Work instruction ▸
Please retype the line that contains "#212, status: En revisión -> Pendiente" and all lines that follow it to the end of the entries below, exactly as they stand, with nothing added.

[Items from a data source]
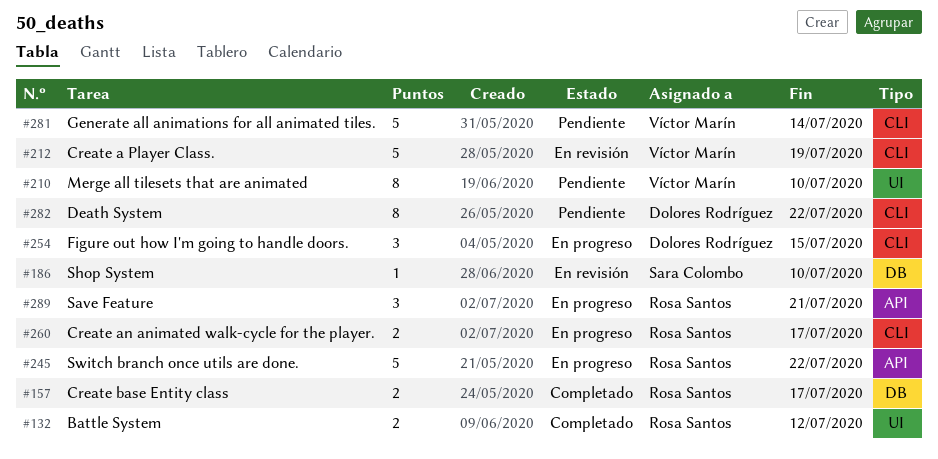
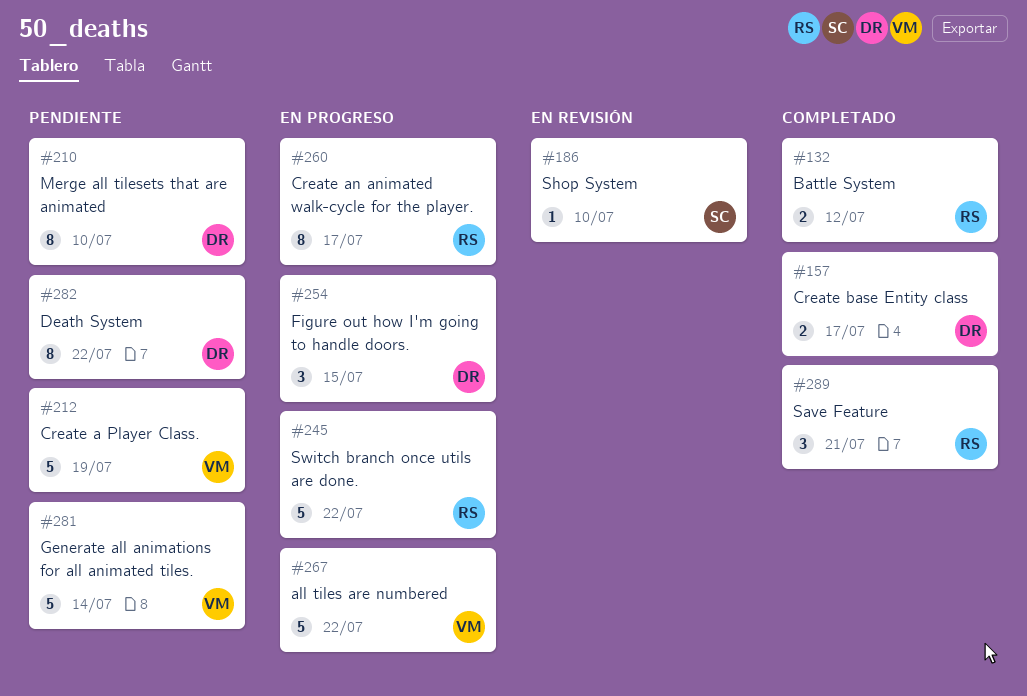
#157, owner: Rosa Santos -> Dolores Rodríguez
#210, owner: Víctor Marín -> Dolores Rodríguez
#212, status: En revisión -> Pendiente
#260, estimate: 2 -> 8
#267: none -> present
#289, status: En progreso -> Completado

Exercise response ▸
#212, status: En revisión -> Pendiente
#260, estimate: 2 -> 8
#267: none -> present
#289, status: En progreso -> Completado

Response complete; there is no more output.